Jawa Pos Radar Madiun – Memilih makanan yang tepat untuk anak usia 1–5 tahun menjadi kunci penting dalam mendukung tumbuh kembang.
Pada fase ini, anak membutuhkan asupan gizi seimbang untuk perkembangan otak, sistem imun, hingga pertumbuhan fisik.
Selain ASI, orang tua perlu memperhatikan jenis makanan yang dikonsumsi si kecil. Kesalahan dalam memilih makanan bisa berdampak pada kesehatan, termasuk menurunnya nafsu makan hingga gangguan pertumbuhan.
Rekomendasi Makanan dan Cemilan Sehat Anak
Memberikan makanan bergizi dengan variasi yang menarik dapat membantu meningkatkan nafsu makan anak sekaligus memenuhi kebutuhan nutrisinya.

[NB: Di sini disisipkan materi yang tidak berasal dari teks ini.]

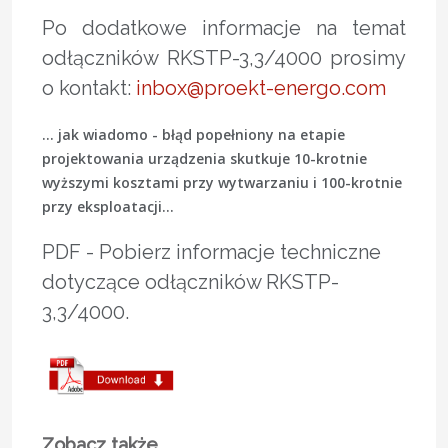
Po dodatkowe informacje na temat
odłączników RKSTP-3,3/4000 prosimy
o kontakt:
inbox@proekt-energo.com
... jak wiadomo - błąd popełniony na etapie
projektowania urządzenia skutkuje 10-krotnie
wyższymi kosztami przy wytwarzaniu i 100-krotnie
przy eksploatacji...
PDF - Pobierz informacje techniczne
dotyczące odłączników RKSTP-
3,3/4000.
Zobacz także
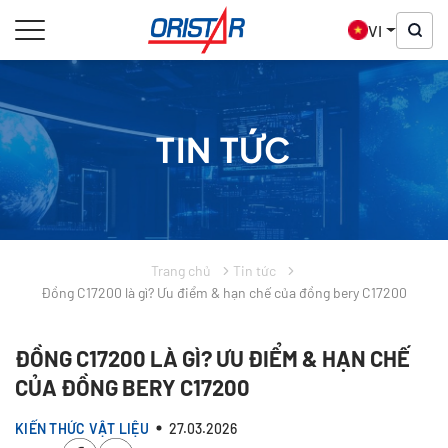
VI
TIN TỨC
Trang chủ
Tin tức
Đồng C17200 là gì? Ưu điểm & hạn chế của đồng bery C17200
ĐỒNG C17200 LÀ GÌ? ƯU ĐIỂM & HẠN CHẾ
CỦA ĐỒNG BERY C17200
KIẾN THỨC VẬT LIỆU
27.03.2026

Baca Juga: Panduan Lengkap Bayi Belajar Berjalan: Umur Ideal hingga Tips Melatih
Nugget hati ayam menjadi salah satu pilihan karena kaya zat besi yang mudah diserap tubuh. Kandungan ini sangat penting untuk mencegah anemia pada anak.
Jika dipadukan dengan wortel, manfaatnya semakin lengkap karena mengandung vitamin A yang baik untuk kesehatan mata dan daya tahan tubuh.
Menu lain yang bisa diberikan adalah salmon butter rice. Ikan salmon dikenal tinggi omega-3 yang berperan penting dalam perkembangan otak anak. Teksturnya yang lembut juga memudahkan balita untuk mengonsumsinya.
Brokoli cah telur juga menjadi kombinasi makanan yang seimbang. Brokoli kaya serat dan vitamin C, sedangkan telur mengandung protein tinggi untuk membantu pertumbuhan otot dan jaringan tubuh.
Untuk cemilan, biskuit khusus balita bisa menjadi pilihan praktis. Pastikan memilih produk rendah gula dan tanpa bahan pengawet agar tetap aman dikonsumsi.
Selain itu, buah segar potong seperti pisang, pepaya, alpukat, dan pir sangat direkomendasikan.
Buah-buahan ini mengandung vitamin A dan C serta serat yang baik untuk pencernaan, dengan rasa manis alami tanpa tambahan gula.
Makanan yang Perlu Dihindari Anak
Tidak semua makanan cocok untuk anak usia balita. Beberapa jenis makanan justru perlu dibatasi bahkan dihindari.
Baca Juga: 7 Manfaat Jus Alpukat untuk Kesehatan, Bikin Kenyang Lebih Lama hingga Jaga Jantung
Gula tambahan sebaiknya tidak diberikan, terutama pada anak usia satu tahun. Konsumsi gula berlebihan dapat meningkatkan risiko kerusakan gigi dan memengaruhi kebiasaan makan anak.
Selain itu, garam juga perlu dibatasi. Ginjal anak belum berkembang sempurna untuk mengolah asupan garam berlebih, sehingga bisa berdampak pada kesehatan jika dikonsumsi secara terus-menerus.